Qual foi o problema?
“Lovezinho”, um dos hits do carnaval de 2023, usa a melodia do refrão de “Say it right”, lançada em 2006 por Nelly Furtado. A composição é dela com os produtores norte-americanos Timbaland e Danja.
O uso não foi autorizado previamente, conforme as regras de direitos autorais. Por isso a editora de Nelly Furtado cobrou estes direitos há dois meses, e eles começaram a negociar.
Editora é a empresa que cuida de direitos autorais. Quando registra uma música, ele escolhe uma editora para tratar destes direitos. A empresa passa a negociar o uso da obra em nome do músico
Qual foi a proposta dos editores dos brasileiros?
Treyce — Foto: Divulgação
Vinícius Pinheiro diz que a oferta foi de 30% dos direitos aos estrangeiros. Segundo ele, a fatia já era maior do que eles pretendiam dar antes, que era de 20%.
“Não tinha uma abertura da parte deles. Avisaram que seria derrubado semana passada, e agora caiu”, diz Vinícius. “A Sony impôs 0% do autoral, mais multa de US$ 40 mil, com a qual não concordamos.”
Qual foi a proposta dos editores dos estrangeiros?
Nelly Furtado — Foto: Divulgação
“O fato de propormos 100% do autoral (para os autores de “Say it right”) não é arbitrário. É super comum em caso de versões”, diz José Diamantino.
“Em ‘Festa no apê’, do Latino, por exemplo, (versão da música romena ‘Dragostea Din Tei’), ele não ficou com nada autoral, mas conseguiu a liberação da música e fez sucesso com ela”, ele exemplifica.
Neste ponto está a grande diferença: os estrangeiros consideram que “Lovezinho” é uma versão de “Say it right” (a mesma música adaptada para outra língua).
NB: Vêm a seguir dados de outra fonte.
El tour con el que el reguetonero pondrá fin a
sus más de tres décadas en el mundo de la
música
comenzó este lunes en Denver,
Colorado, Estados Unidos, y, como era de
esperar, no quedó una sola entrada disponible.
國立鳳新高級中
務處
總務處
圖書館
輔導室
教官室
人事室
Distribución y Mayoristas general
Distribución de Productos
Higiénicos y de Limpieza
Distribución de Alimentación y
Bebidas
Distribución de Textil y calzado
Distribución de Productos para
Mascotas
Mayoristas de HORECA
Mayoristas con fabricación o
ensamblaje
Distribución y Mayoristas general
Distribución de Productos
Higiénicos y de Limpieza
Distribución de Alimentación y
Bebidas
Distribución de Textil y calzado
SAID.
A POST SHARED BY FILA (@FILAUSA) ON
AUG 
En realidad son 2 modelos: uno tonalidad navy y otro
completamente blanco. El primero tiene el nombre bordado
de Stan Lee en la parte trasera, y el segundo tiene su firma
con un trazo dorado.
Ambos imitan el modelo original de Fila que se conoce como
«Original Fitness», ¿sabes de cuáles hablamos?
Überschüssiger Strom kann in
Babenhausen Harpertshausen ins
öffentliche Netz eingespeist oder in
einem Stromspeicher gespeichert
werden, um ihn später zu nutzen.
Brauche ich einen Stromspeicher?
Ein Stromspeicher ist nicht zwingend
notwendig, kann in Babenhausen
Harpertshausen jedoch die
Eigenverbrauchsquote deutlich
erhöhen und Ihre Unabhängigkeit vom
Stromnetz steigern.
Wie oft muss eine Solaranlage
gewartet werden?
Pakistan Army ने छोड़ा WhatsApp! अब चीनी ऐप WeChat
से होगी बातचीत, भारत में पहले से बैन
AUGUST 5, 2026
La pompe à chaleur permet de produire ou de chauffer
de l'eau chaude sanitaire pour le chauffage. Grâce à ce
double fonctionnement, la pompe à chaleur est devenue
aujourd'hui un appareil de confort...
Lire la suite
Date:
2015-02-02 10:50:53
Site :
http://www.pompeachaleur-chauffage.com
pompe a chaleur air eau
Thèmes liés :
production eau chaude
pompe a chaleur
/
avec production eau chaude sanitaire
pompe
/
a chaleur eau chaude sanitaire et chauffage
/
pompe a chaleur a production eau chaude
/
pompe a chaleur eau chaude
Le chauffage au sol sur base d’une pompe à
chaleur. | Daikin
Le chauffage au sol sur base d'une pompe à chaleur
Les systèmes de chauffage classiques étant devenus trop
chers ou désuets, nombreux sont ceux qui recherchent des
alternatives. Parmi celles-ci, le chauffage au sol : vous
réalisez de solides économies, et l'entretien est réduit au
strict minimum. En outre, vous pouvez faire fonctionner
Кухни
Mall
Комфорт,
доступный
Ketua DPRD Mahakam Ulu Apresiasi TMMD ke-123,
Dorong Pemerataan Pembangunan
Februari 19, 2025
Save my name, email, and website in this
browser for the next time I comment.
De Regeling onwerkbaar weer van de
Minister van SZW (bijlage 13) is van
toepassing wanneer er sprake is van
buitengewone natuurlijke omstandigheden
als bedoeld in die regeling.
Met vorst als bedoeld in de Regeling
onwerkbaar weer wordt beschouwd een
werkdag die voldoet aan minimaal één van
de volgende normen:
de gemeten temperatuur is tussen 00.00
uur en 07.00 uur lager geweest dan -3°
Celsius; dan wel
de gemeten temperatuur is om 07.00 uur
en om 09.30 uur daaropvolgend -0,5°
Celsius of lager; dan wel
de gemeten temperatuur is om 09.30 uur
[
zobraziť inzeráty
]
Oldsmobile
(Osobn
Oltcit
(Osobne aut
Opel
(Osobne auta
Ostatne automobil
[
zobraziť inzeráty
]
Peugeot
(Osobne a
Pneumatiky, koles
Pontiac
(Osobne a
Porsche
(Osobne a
Mas os brasileiros alegam ser apenas uma citação (trecho ou elemento de uma música incluído em outra).
A expectativa de Treyce e WK pode ter aumentado devido ao caso do forró “Coração cachorro”, em que o inglês James Blunt autorizou o uso de sua melodia e pediu apenas 20% da autoria no acordo.
“Isso aconteceu por causa da intervenção do artista (James Blunt)”, diz Diamantino. A Sony também era a editora do cantor inglês. No caso de “Say it right”, o pedido do exterior para liberar um percentual menor nunca aconteceu.
Ele diz que não sabe se Nelly Furtado acompanha pessoalmente a negociação, mas que todos os passos da conversa, inclusive da retirada do ar, foram aprovados pela Sony Publishing no exterior, que fica em contato com os donos dos direitos autorais.
“O correto seria ter feito o pedido antes”, ele diz. “Mesmo assim, depois de tudo, não houve a agilidade do caso de ‘Coração cachorro’. Ficou naquela de ‘peraí, vamos conversar’. Você sente que a pessoa não quer resolver”, diz o diretor jurídico da Sony.
Com quem está a verba autoral já arrecadada de ‘Lovezinho’?
O dinheiro autoral que a música rendeu nunca foi distribuído. Por causa da disputa, a verba está parada no Escritório Central de Arrecadação e Distribuição (ECAD) e nas plataformas de streaming, até a resolução. Os advogados não disseram qual é o valor.
Treyce ficou sem nada?
Não, ela arrecadou diretos como intérprete da música.
O YouTube, por exemplo, paga uma parte dos rendimentos aos autores e outra a quem interpreta as obras. Ela ficou com toda a parte não-autoral, além de outros rendimentos de seus canais nesta e em outras plataformas, shows e mais atividades que vieram com o hit.
‘Lovezinho’ pode voltar?
Há esperança de o “Lovezinho” voltar. José Diamantino diz que o objetivo não era tirar a música do ar. “A gente continua aberto a um acordo”, ele diz. “Não é que não possa ser legalizado. O que a gente não pode aceitar é esse ‘vamos conversando’ enquanto a música toca e gera dinheiro.”
O lado dos brasileiros não sabe qual será a sequência de “Lovezinho”. “Estamos conversando para saber qual é a medida. Não é que desistimos, mas estamos avaliando”, diz Vinícius.